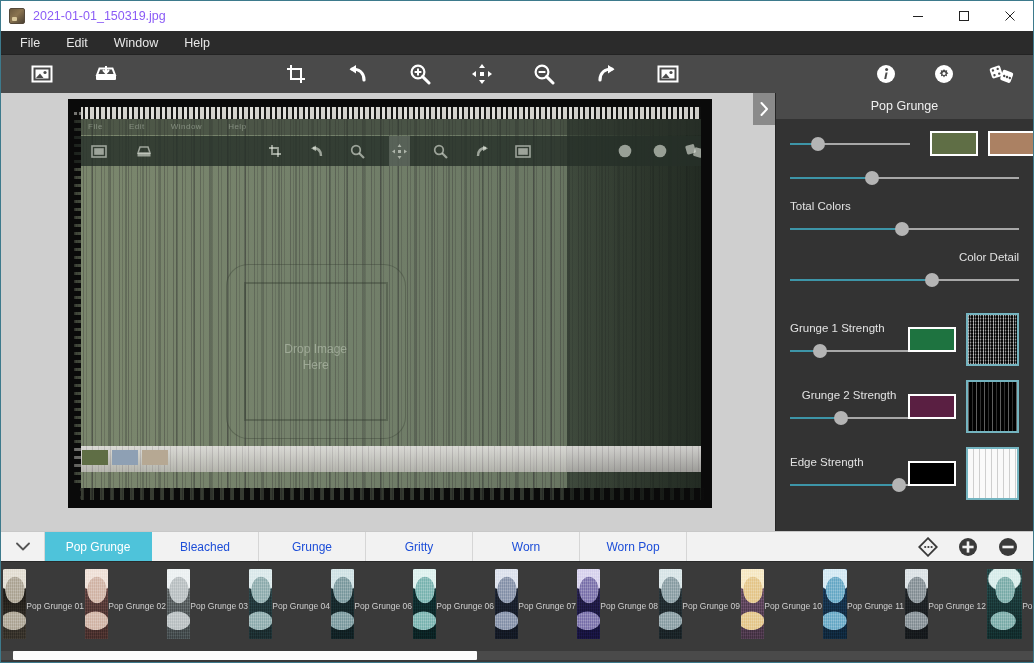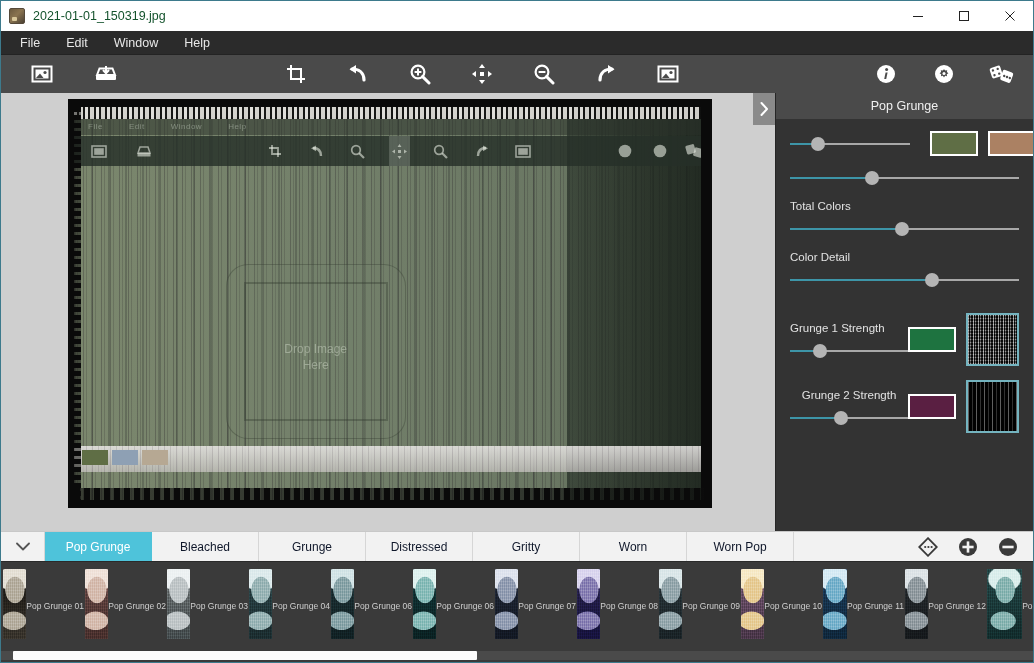--- a/index.html
+++ b/index.html
@@ -27,21 +27,21 @@
     width: 16px; height: 16px; margin-left: 8px; margin-right: 8px;
     background: linear-gradient(135deg,#6b5a3f 0%, #8a7450 45%, #4a4033 100%);
     border: 1px solid #55493a; border-radius: 2px;
     position: relative; flex: 0 0 16px;
   }
   .app-icon::after {
     content: ""; position: absolute; left: 2px; top: 8px;
     width: 5px; height: 4px; background: #d8c79a; border-radius: 1px;
   }
   .title-text {
-    font-size: 12.5px; color: #14532d; white-space: nowrap;
+    font-size: 12.5px; color: #8b5cf6; white-space: nowrap;
   }
   .win-controls { margin-left: auto; display: flex; height: 30px; }
   .win-btn {
     width: 46px; height: 30px; display: flex; align-items: center; justify-content: center;
     color: #222;
   }
   .win-btn svg { display: block; }
 
   
   .menubar {
@@ -248,21 +248,21 @@
     background: #f2f2f2; display: flex; align-items: stretch;
     border-top: 1px solid #c8c8c8;
   }
   .tab-chevron {
     width: 44px; display: flex; align-items: center; justify-content: center;
     color: #555; border-right: 1px solid #d6d6d6;
   }
   .tab {
     min-width: 107px; padding: 0 10px;
     display: flex; align-items: center; justify-content: center;
-    font-size: 12px; color: #0f172a;
+    font-size: 12px; color: #1d4ed8;
     border-right: 1px solid #d6d6d6;
   }
   .tab.active { background: #4ec3da; color: #ffffff; border-right-color: #4ec3da; }
   .tab-actions { margin-left: auto; display: flex; align-items: center; gap: 18px; padding-right: 14px; }
   .tab-act { width: 22px; height: 22px; display: flex; align-items: center; justify-content: center; color: #3a3a3a; }
 
   
   .filmstrip {
     flex: 0 0 101px; height: 101px; background: #3a3a3a;
     position: relative; overflow: hidden;
@@ -599,21 +599,21 @@
           <div class="ctl-label">Total Colors</div>
           <div class="ctl-row">
             <div class="slider">
               <div class="track"></div>
                 <div class="fill" style="width:49%"></div>
               <div class="knob" style="left:49%"></div>
             </div>
           </div>
         </div>
 
-        <div class="ctl" style="margin-bottom:26px;">
+        <div class="ctl" style="margin-bottom:26px;text-align:right;">
           <div class="ctl-label">Color Detail</div>
           <div class="ctl-row">
             <div class="slider">
               <div class="track"></div>
                 <div class="fill" style="width:62%"></div>
               <div class="knob" style="left:62%"></div>
             </div>
           </div>
         </div>
 
@@ -648,35 +648,52 @@
             </div>
             <div class="sub-right">
               <div class="swatch" style="background:#5a1f42;"></div>
               <div class="tex">
                   <div class="tex-streak"></div>
                 </div>
             </div>
           </div>
         </div>
 
+        <div class="ctl">
+          <div class="sub-row">
+            <div class="sub-left">
+              <div class="ctl-label">Edge Strength</div>
+              <div class="slider" style="width:118px;">
+                <div class="track"></div>
+                  <div class="fill" style="width:92%"></div>
+                <div class="knob" style="left:92%"></div>
+              </div>
+            </div>
+            <div class="sub-right">
+              <div class="swatch" style="background:#000000;"></div>
+              <div class="tex">
+                  <div class="tex-light"></div>
+                </div>
+            </div>
+          </div>
+        </div>
 
       </div>
     </div>
   </div>
 
   <div class="tabbar">
     <div class="tab-chevron">
       <svg width="14" height="9" viewBox="0 0 14 9">
           <path d="M1 1.5 L7 7.5 L13 1.5" stroke="#555" stroke-width="1.8" fill="none" stroke-linecap="round" stroke-linejoin="round"></path>
         </svg>
     </div>
     <div class="tab active">Pop Grunge</div>
     <div class="tab">Bleached</div>
     <div class="tab">Grunge</div>
-    <div class="tab">Distressed</div>
     <div class="tab">Gritty</div>
     <div class="tab">Worn</div>
     <div class="tab">Worn Pop</div>
     <div class="tab-actions">
       <div class="tab-act">
         <svg width="20" height="20" viewBox="0 0 20 20">
           <path d="M10 1.2 L18.8 10 L10 18.8 L1.2 10 Z" fill="none" stroke="#3a3a3a" stroke-width="1.8"></path>
           <circle cx="7.2" cy="10" r="1.1" fill="#3a3a3a"></circle>
           <circle cx="10.4" cy="10" r="1.1" fill="#3a3a3a"></circle>
           <circle cx="13.6" cy="10" r="1.1" fill="#3a3a3a"></circle>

PROBLEM
In the listing, return each line containing the string "bottom".

SOLUTION TO THIS EXERCISE
-        <div class="ctl" style="margin-bottom:26px;">
+        <div class="ctl" style="margin-bottom:26px;text-align:right;">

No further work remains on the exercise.